Beyond Toxics also advocates for new legislation that provides equal protection of marginalized and underrepresented community members. In 2021, they supported Oregon's HB 2488, which did not pass, but attempted to remove "outdated and offensive statutory language" from the state's land-use planning law to establish inclusive dialogue on how Oregon uses land.

Beyond Toxics has also endorsed bills like SB 853 and HB 3058 that attempt to prohibit aerial spraying over state forests, as well as pesticides like chlorpyrifos and neonicotinoids. Although neither of these bills have passed, Beyond Toxics continues to advocate for stricter laws around pesticides, specifically those that harm bees.
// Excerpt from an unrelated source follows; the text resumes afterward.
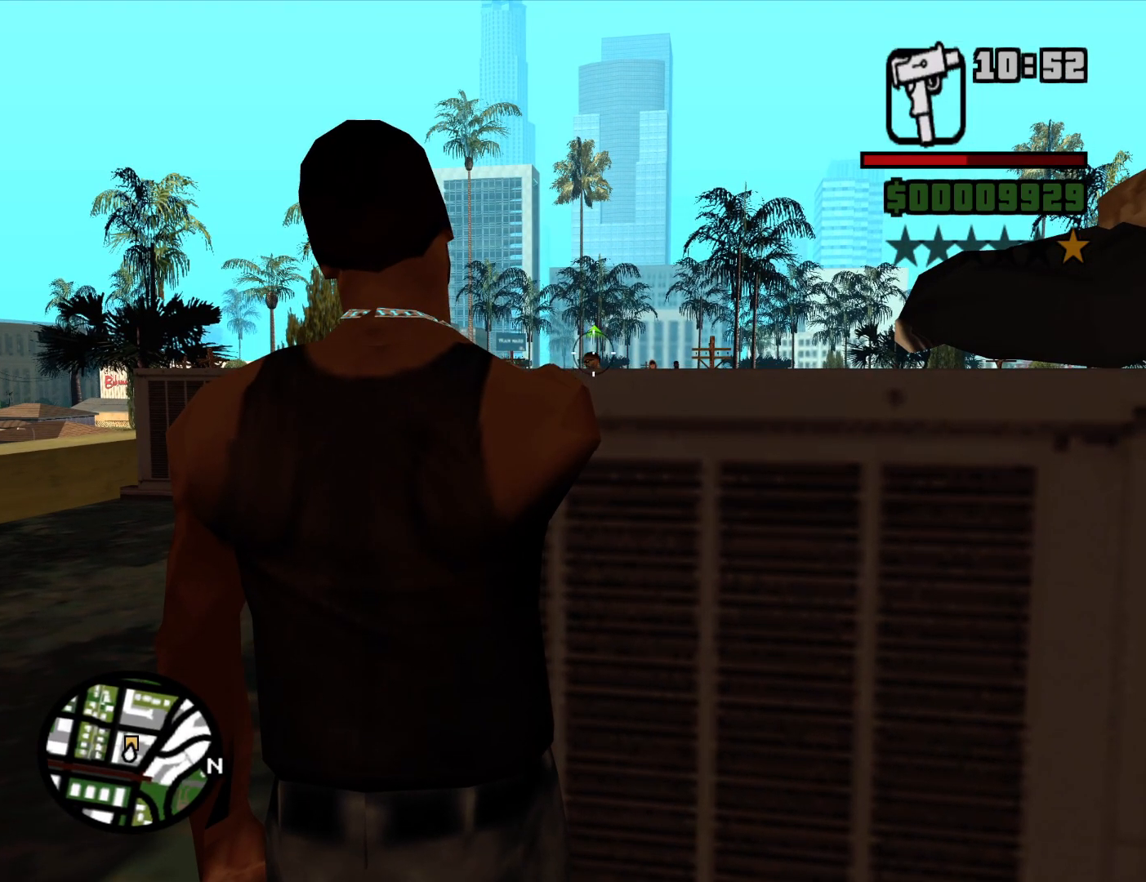
{"keys": [], "mouse": ["right"], "events": [[100, "mouse_left", "up"]]}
Beyond Toxics also offers support and protection to immigrant workers, particularly those in forestry. Pablo Alvarez, Beyond Toxics' community organizer, asserted that most immigrant workers do not receive proper care or training and are exposed to herbicides and pesticides, creating dangerous working conditions. Beyond Toxics has worked with the Occupational Safety and Health Administration and legislation to directly combat these inequities.

===Oregon's Green New Deal===

In 2019, both Beyond Toxics and the Eugene-Springfield chapter of the NAACP joined Oregon's Green New Deal.